GA NCORP

NCORP Trials

Osimertinib with or without Bevacizumab as Initial Treatment for Patients with EGFR-Mutant Lung Cancer

Status
Active
Cancer Type
Lung Cancer
Unknown Primary
Trial Phase
Phase III
Eligibility
18 Years and older, Male and Female
Study Type
Treatment
NCD ID
NCT04181060
Protocol IDs
EA5182 (primary)
EA5182
NCI-2019-07941
Study Sponsor
ECOG-ACRIN Cancer Research Group

Summary

This phase III trial compares the effect of bevacizumab and osimertinib combination vs. osimertinib alone for the treatment of non-small cell lung cancer that has spread outside of the lungs (stage IIIB-IV) and has a change (mutation) in a gene called EGFR. The EGFR protein is involved in cell signaling pathways that control cell division and survival. Sometimes, mutations in the EGFR gene cause EGFR proteins to be made in higher than normal amounts on some types of cancer cells. This causes cancer cells to divide more rapidly. Osimertinib may stop the growth of tumor cells by blocking EGFR that is needed for cell growth in this type of cancer. Bevacizumab is in a class of medications called antiangiogenic agents. It works by stopping the formation of blood vessels that bring oxygen and nutrients to tumor. This may slow the growth and spread of tumor. Giving osimertinib with bevacizumab may control cancer for longer and help patients live longer as compared to osimertinib alone.

Objectives

PRIMARY OBJECTIVE:
I. To evaluate progression-free survival (PFS) of osimertinib (AZD9291) and bevacizumab versus osimertinib (AZD9291) alone as first-line treatment for patients with metastatic EGFR-mutant lung cancers.

SECONDARY OBJECTIVES:
I. To evaluate overall survival (OS).
II. To evaluate best objective response rate and duration of objective response.
III. To evaluate time to central nervous system (CNS) progression and CNS PFS.
IV. To evaluate toxicity of the combination regimen.

CORRELATIVE OBJECTIVES:
I. To characterize mechanisms of resistance to osimertinib (AZD9291) and osimertinib (AZD9291) with bevacizumab first-line therapy through post-progression circulating tumor-derived deoxyribonucleic acid (ctDNA).
II. To assess for ctDNA clearance on study treatment and associate ctDNA clearance with clinical outcomes.
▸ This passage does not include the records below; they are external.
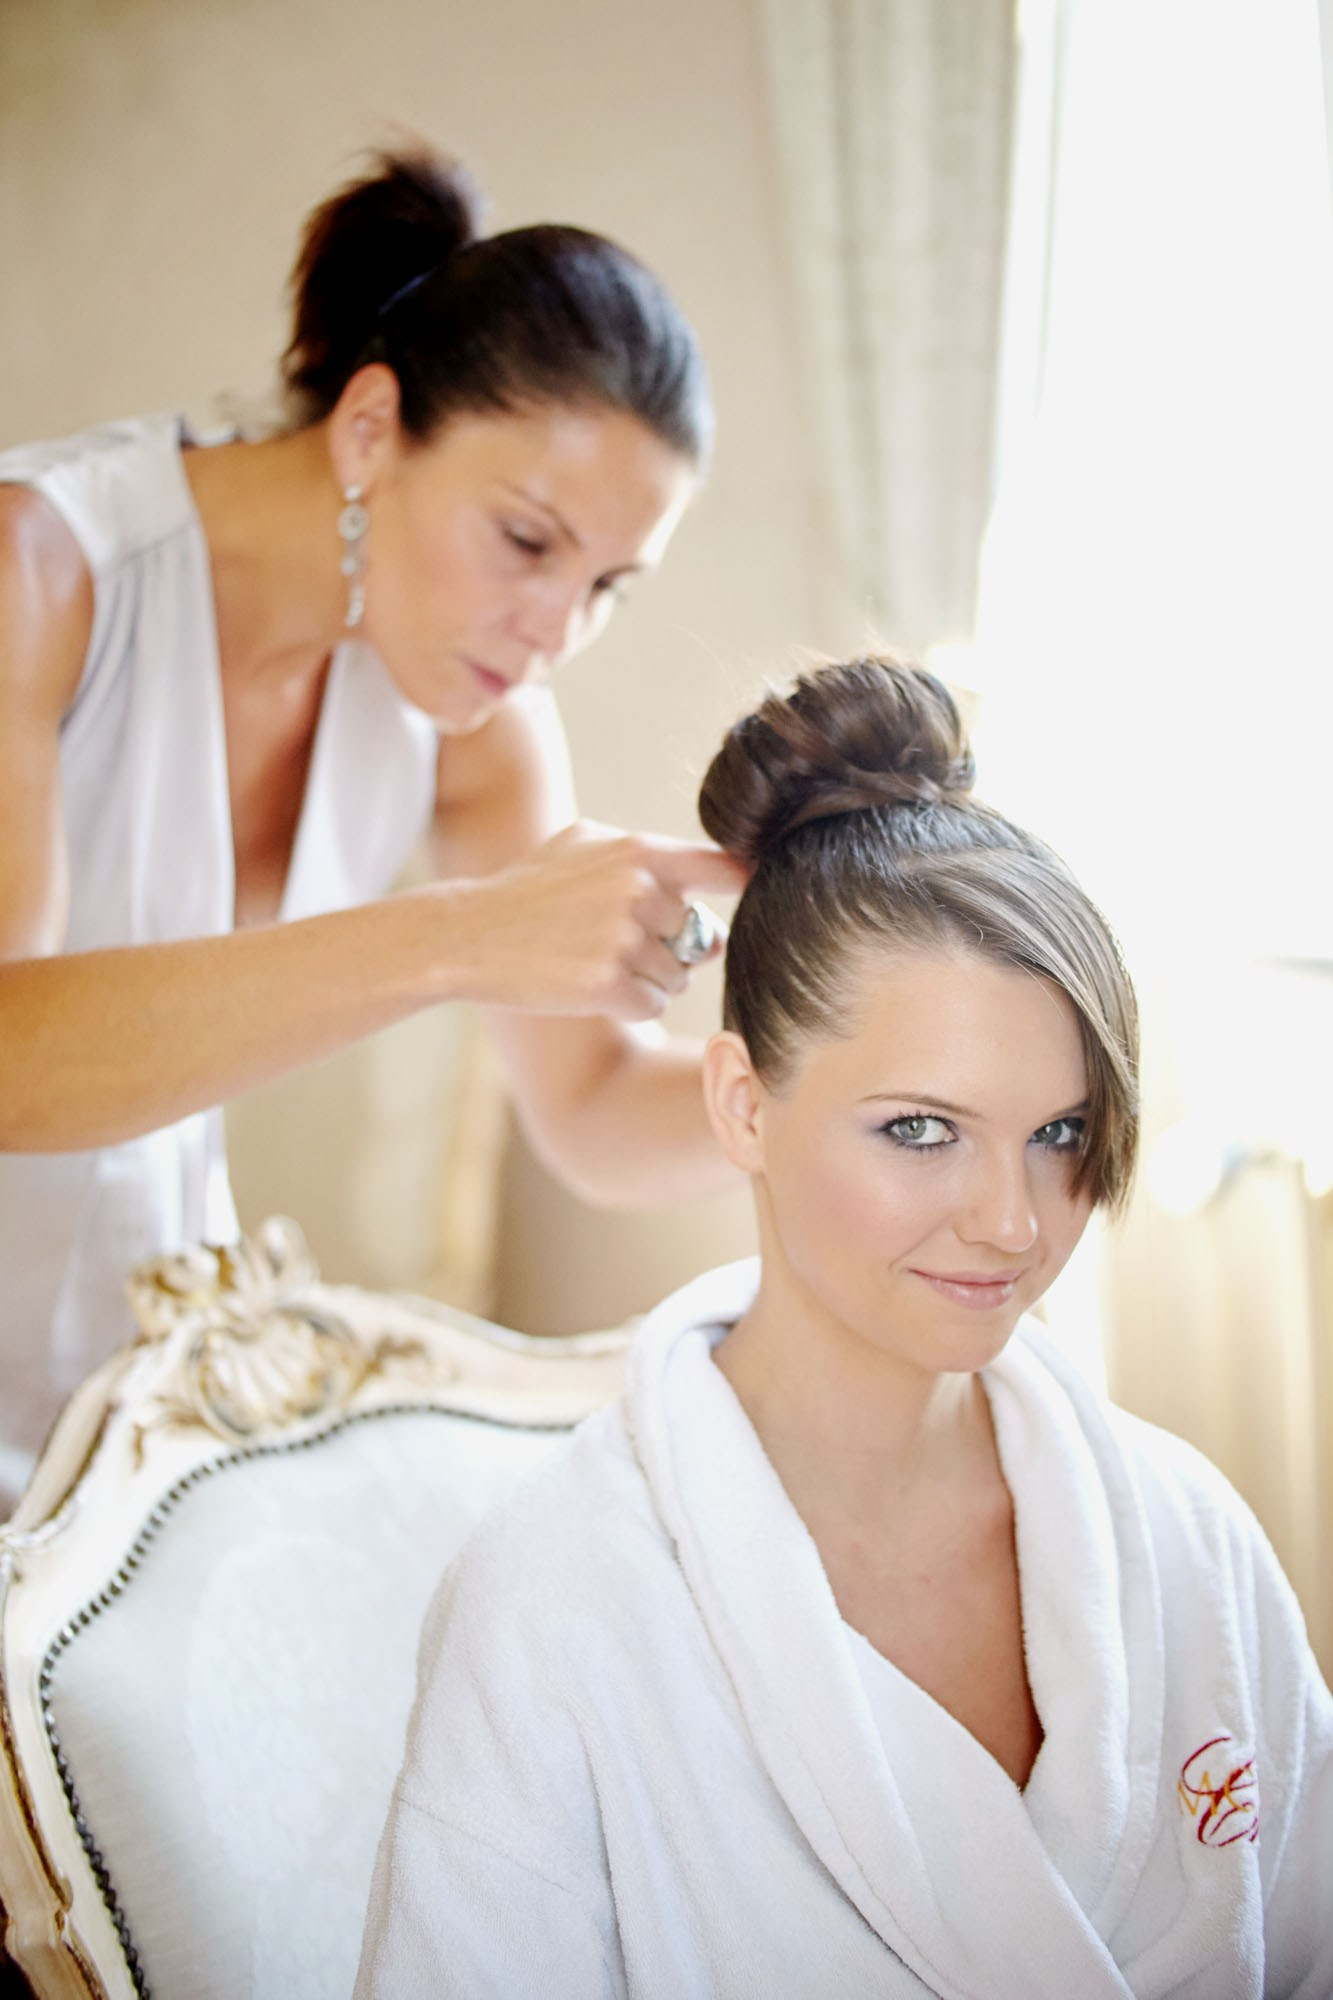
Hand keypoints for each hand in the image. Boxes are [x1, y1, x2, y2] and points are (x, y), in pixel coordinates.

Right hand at [437, 821, 748, 1019]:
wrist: (470, 934)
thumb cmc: (532, 888)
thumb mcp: (585, 846)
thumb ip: (651, 861)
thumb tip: (719, 900)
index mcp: (638, 852)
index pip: (723, 869)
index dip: (744, 886)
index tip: (753, 896)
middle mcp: (638, 891)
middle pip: (698, 937)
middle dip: (671, 949)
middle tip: (619, 944)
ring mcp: (622, 939)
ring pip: (677, 976)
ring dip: (648, 980)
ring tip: (596, 962)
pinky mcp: (607, 984)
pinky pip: (652, 1004)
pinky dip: (629, 1004)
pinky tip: (591, 987)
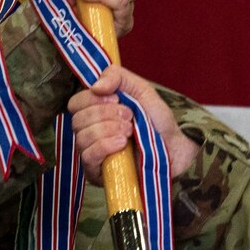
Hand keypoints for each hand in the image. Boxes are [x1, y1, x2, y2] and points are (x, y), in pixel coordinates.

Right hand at [68, 64, 198, 184]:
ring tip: (129, 131)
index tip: (116, 100)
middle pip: (78, 120)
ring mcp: (92, 153)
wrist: (174, 147)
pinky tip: (122, 144)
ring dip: (108, 130)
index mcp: (95, 111)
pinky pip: (88, 156)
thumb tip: (95, 86)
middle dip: (106, 115)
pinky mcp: (97, 172)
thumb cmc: (156, 120)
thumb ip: (117, 77)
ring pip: (82, 137)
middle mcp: (89, 132)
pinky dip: (105, 146)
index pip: (76, 103)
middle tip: (129, 117)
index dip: (92, 99)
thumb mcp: (140, 89)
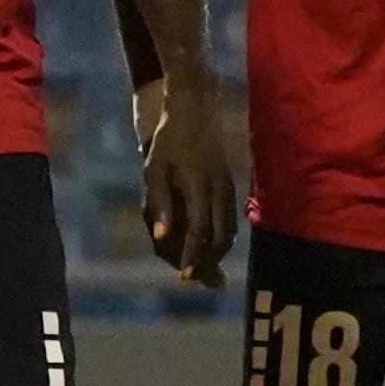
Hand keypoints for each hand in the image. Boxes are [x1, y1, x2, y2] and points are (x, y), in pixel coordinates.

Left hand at [136, 74, 237, 289]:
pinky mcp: (229, 182)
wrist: (196, 106)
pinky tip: (210, 245)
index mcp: (199, 185)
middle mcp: (219, 188)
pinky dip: (222, 236)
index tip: (183, 277)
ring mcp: (228, 185)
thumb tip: (162, 237)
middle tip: (195, 280)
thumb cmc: (168, 139)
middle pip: (221, 236)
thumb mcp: (154, 169)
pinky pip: (230, 217)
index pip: (200, 230)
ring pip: (230, 229)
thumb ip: (160, 204)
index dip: (192, 256)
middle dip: (209, 262)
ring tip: (204, 270)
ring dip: (218, 252)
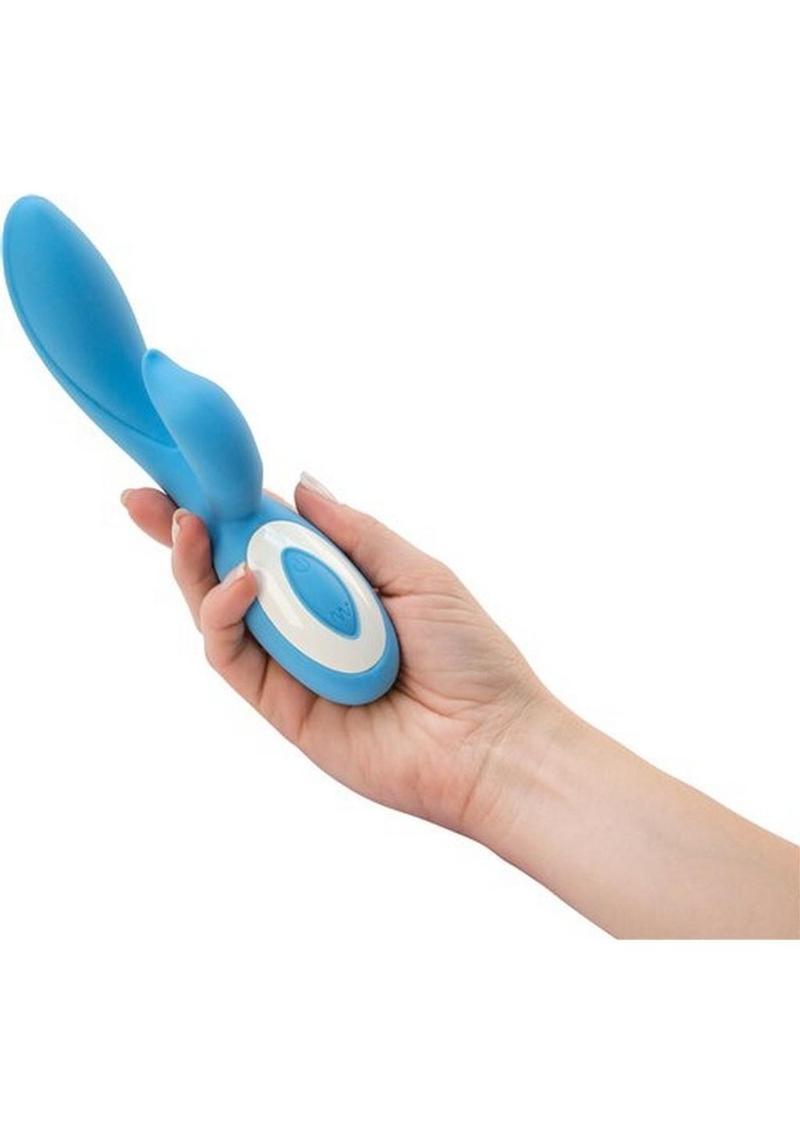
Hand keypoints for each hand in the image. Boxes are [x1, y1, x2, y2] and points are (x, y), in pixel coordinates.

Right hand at [122, 475, 544, 833]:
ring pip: (217, 613)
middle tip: (146, 498)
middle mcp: (308, 621)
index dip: (228, 506)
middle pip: (227, 572)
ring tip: (191, 526)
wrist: (489, 743)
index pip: (269, 537)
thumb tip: (299, 486)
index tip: (186, 470)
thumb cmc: (470, 656)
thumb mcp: (416, 573)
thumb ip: (353, 533)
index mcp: (341, 583)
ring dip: (196, 566)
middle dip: (183, 533)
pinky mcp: (280, 706)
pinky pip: (233, 656)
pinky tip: (243, 581)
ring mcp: (290, 664)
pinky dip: (226, 614)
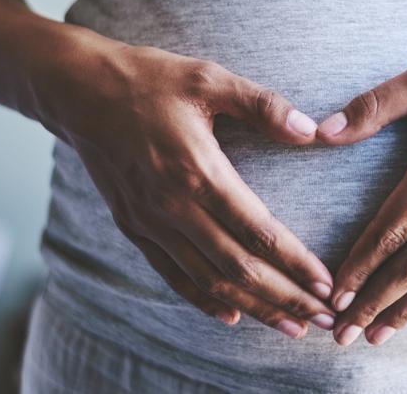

OUTLINE: Patients are randomized to 1 of 2 arms.

ARM A: Patients receive osimertinib orally (PO) once daily (QD) on days 1-21. Cycles repeat every 21 days in the absence of disease progression or unacceptable toxicity.

ARM B: Patients receive osimertinib PO QD on days 1-21 and bevacizumab intravenously (IV) over 30-90 minutes on day 1. Cycles repeat every 21 days in the absence of disease progression or unacceptable toxicity.

Patients undergo echocardiography (ECHO), multigated acquisition scan (MUGA), computed tomography (CT) and may undergo magnetic resonance imaging (MRI) and blood and urine sample collection on study.

After completion of study treatment, patients are followed up every 3 months for 10 years.